Regarding food safety, the 85 percent of migrants say they have difficulties getting food. At least 64 percent of households consume only two meals a day or less, discriminated in the following way:

– 58 percent hardly eat two meals a day

– 5 percent eat one meal a day

– One percent eat less than one meal a day

80 percent of Venezuelan homes are in a rental or sublease situation, and at least 68 percent of them have or have had difficulties finding a space to live. The situation is so serious that 49 percent of them stated that they do not know where they will live in 2021 and 38 percent of households are overcrowded (more than three people per room or room).

Likewise, it was evidenced that 86 percent of the surveyed population that works receives less than a minimum wage, and 56 percent is not affiliated with the health system. Migrant children between the ages of 0 and 6 are the most vulnerable, and at least 16 percent of them have never been vaccinated.

The head of mission of the International Organization for Migration (IOM) in Colombia, Ana Durán, assured that the evaluation allows to identify the progress made by the Colombian Government and also reveals the “challenges that persist to adequately and timely attend to refugees and migrants with a vocation to remain in Colombia ”.

To overcome these challenges, the investment of the national government and international organizations that address the migration crisis is important. In fact, before this report was published on December 17, 2020, GIFMM noted that Colombia will need $ 641 million to serve migrants, refugees and returnees this year.
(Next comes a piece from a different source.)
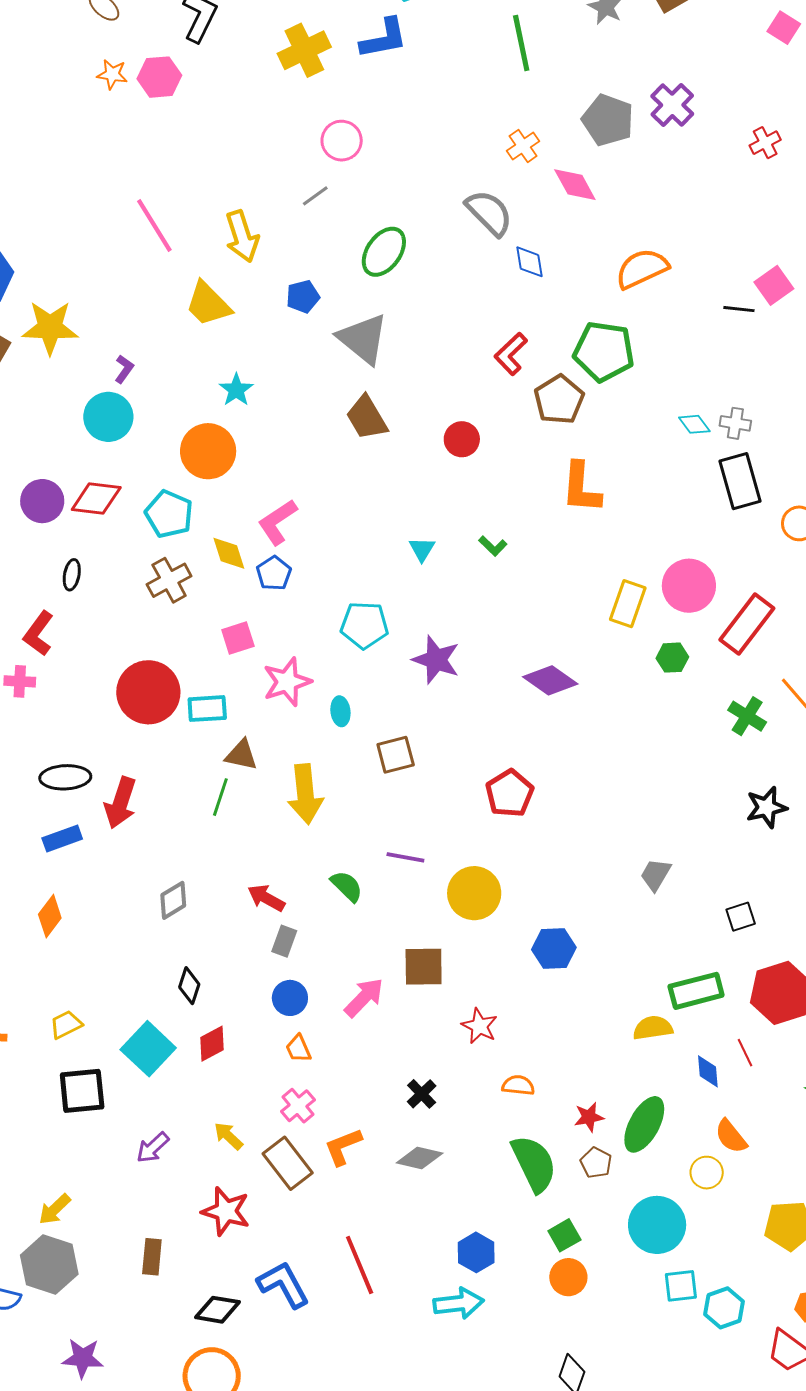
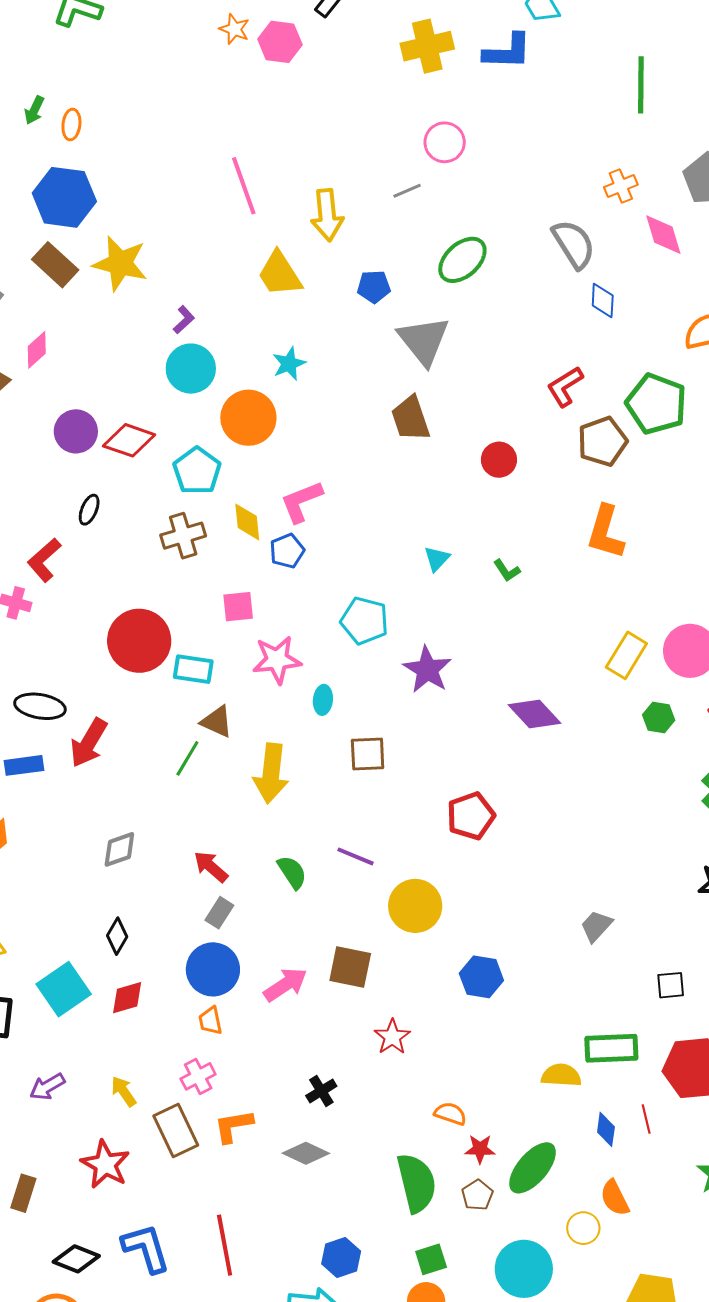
cyan circle: (108, 417) -> (191, 369), moved
blue circle: (290, 998) -> (213, 969), size x1.5
orange semicircle: (518, 1085) -> (450, 1114), moved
The resources, which would come from international cooperation and private companies, will be awarded to the execution of the Regional Response Plan for Refugees and Migrants (RMRP, for its acronym in English), a strategy that seeks to respond to humanitarian, protection and integration needs. of this population.

The budget required by GIFMM seeks to complement the Government’s efforts to ensure the health, shelter, food security, water and sanitation, protection, education and integration of Venezuelans in the country. Through the plan, it is expected to serve 1.8 million people in 2021, of which 942,000 are Venezuelans with a vocation of permanence, 173,000 Colombians and binational returnees, 102,000 people in transit and 187,000 in pendular movements, as well as 395,000 of the host communities.

 

Ben Oakley
Ben Oakley is the guy you can really trust when it comes to Mainstream News. Whether it is something happening at the Wall Street of New York City or inside the White House in Washington, D.C., no one can cover mainstream news like Ben. Get a daily dose of Trustworthy News by Ben Oakley, only at Globe Live Media.